It seems that everyone agree to say that the ink should be mixed for quite some time before using it... What are we talking about? 5min? what the result should be like?

I am using a 43W mesh... should i used 34? 

Also my squeege have a red blade... is it a soft one? 
From what i experienced i believe i need a really 

Thanks a lot for all the previous info.
I'm gonna try again with the other screen/mesh i got and with stiring the ink very well before using it.


----------



## samtees (Jun 9, 2009)

i've have same trouble when i use water base ink onto fleece or thick polyester with 61t screen mesh. Shirt sticking with screen. Somebody can help?


----------



## InkedApparel (Mar 18, 2009)

try this video out..might answer some questions...

[media]http://www.youtube.com/watch?v=CtLvG0X3_JU[/media]

_Inked_


----------



## jjredox (Dec 17, 2007)

That video is interesting although he doesn't talk about the thickness of his emulsion, and the tension of his screen.
Would it work with one coating emulsion and does the screen have to be really tight or perhaps it doesn't matter.
I'm gonna try now.


----------



## InkedApparel (Mar 18, 2009)

Im gonna make a video ....ill walk thru each step I use to make a nice white opaque print......check for updates...today is saturday 6/13/09...... i hope to make the video in a few days ..it will probably take a few videoes to complete because it is a few step process......

Inked


----------



## Charms4all (Jan 29, 2007)

Hello...
did you ever make that video you were talking about?


----------



## LivingThread (Feb 25, 2008)

i only know about plastisol inks.

when youre coating your screen (wtih a scoop coater) make two passes on the shirt side of the screen and one on the ink side of the screen. this allows for a "deeper" ink well on the shirt side. if you make one pass while coating, you create a very shallow stencil and not much ink will fit in that area.

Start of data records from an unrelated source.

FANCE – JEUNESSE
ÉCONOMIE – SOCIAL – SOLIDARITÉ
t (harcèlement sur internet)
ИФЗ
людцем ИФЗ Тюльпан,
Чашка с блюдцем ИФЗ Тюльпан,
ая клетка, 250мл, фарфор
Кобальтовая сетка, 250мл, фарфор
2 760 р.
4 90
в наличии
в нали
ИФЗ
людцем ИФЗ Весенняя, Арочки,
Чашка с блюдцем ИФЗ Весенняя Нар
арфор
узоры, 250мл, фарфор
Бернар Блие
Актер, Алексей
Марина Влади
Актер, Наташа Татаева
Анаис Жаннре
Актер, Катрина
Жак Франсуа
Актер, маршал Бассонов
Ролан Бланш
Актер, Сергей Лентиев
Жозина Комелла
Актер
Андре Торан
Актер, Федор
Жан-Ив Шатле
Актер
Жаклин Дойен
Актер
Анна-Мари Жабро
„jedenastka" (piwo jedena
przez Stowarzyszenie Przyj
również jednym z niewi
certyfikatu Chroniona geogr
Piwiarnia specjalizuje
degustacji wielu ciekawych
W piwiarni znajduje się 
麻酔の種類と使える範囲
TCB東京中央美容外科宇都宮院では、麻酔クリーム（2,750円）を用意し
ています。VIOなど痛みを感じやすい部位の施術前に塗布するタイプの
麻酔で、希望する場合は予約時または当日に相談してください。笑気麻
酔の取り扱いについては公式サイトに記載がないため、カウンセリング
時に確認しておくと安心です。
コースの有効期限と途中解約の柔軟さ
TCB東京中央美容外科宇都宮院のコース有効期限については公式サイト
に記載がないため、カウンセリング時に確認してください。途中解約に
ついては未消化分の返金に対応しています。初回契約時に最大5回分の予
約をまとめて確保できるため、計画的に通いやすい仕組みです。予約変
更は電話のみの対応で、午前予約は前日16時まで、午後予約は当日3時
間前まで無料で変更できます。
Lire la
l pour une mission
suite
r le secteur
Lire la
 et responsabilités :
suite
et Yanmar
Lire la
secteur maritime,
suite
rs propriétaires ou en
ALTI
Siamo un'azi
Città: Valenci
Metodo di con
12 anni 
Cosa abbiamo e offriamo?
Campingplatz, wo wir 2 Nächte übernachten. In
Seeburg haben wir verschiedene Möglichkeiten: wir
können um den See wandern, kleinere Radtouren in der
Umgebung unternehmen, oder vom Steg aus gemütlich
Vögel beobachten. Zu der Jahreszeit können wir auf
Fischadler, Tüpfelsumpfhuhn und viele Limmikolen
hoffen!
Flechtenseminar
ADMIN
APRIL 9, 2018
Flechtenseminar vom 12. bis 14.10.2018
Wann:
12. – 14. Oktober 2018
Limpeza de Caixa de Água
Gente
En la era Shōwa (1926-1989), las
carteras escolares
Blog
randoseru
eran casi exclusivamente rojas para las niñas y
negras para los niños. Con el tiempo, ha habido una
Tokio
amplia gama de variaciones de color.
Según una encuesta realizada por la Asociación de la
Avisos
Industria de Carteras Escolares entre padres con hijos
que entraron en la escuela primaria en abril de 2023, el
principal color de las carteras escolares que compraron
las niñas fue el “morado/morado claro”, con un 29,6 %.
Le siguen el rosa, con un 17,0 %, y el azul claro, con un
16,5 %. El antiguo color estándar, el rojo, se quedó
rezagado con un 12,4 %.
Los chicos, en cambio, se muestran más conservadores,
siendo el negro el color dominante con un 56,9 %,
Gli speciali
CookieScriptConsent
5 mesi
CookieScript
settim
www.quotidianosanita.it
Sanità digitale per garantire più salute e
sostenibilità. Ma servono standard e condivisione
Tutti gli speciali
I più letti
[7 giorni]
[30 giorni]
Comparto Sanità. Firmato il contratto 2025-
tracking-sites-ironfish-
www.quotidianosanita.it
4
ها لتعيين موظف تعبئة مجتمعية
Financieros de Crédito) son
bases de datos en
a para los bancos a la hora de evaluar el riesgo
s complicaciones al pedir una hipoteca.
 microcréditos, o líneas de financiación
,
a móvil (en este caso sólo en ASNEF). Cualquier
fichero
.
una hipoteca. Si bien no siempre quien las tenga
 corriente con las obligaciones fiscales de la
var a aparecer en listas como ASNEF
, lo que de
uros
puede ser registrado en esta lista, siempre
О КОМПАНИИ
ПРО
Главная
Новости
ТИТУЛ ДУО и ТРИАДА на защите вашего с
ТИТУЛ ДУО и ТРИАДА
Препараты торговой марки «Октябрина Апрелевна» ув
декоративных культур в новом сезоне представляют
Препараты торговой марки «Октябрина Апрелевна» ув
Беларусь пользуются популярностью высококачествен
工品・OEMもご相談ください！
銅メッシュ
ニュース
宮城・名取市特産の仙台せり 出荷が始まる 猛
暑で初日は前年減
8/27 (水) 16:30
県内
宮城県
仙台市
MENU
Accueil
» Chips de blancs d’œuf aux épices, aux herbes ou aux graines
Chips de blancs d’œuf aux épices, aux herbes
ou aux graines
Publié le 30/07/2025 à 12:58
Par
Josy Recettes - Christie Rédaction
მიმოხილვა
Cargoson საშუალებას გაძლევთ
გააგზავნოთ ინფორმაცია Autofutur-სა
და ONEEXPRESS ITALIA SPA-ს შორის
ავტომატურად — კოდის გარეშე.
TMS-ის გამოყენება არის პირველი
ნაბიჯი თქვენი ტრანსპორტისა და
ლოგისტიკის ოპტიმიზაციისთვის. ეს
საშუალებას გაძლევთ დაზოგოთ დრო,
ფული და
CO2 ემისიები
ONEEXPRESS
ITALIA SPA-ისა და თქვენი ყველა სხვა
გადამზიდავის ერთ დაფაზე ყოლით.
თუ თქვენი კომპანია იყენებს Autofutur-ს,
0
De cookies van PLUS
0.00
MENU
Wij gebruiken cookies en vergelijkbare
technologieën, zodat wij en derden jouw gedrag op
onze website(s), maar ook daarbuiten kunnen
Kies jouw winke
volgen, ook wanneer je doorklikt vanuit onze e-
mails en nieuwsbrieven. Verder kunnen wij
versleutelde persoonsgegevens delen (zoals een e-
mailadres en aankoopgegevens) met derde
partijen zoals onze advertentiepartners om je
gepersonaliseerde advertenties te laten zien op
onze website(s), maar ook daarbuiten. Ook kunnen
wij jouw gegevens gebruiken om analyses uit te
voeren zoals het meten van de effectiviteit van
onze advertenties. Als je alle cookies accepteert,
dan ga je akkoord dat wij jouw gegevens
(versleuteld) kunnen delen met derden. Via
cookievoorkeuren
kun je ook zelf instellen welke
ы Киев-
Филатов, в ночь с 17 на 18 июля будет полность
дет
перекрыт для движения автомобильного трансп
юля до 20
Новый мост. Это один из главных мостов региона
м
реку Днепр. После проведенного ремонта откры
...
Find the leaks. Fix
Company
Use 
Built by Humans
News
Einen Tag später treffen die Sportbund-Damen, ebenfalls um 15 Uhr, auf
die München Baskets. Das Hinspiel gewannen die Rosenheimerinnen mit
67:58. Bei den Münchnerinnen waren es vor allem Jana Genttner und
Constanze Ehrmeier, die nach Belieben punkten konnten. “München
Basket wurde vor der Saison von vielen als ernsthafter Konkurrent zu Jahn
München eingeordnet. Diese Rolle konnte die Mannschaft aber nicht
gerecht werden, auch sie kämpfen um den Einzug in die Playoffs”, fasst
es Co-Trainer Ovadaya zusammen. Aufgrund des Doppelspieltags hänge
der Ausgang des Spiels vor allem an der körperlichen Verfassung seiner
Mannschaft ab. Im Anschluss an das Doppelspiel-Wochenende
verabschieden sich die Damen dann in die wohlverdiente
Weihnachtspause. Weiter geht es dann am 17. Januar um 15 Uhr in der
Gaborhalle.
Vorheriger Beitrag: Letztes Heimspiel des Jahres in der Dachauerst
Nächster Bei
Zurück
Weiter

make sure when you wash out the screen after exposing the screen you get all of the emulsion out of the area you plan to push ink thru. if you dont, it wont come out very good. put the screen on the exposure unit (or preferably a light table) and let the light shine thru to make sure its all out.

make sure the ink is mixed. make some kind fo mixing tool to fit on a drill and mix the crap out of it before you start printing. dont try it in freezing weather. the warmer the ink the better (like 80f degrees)

the shirt should never come up off the pallet. spray it with adhesive. if its a type of fleece, use the web spray.

after your first print and after youflash the shirt, let it cool down. printing it while its hot will result in a wet on wet print and not give you what you want.

it shouldnt take more than two print strokes to clear the screen of ink. if it does, the mesh may be shot. get a new one. its easier to get a new screen for $15-$20 than to waste garments.


----------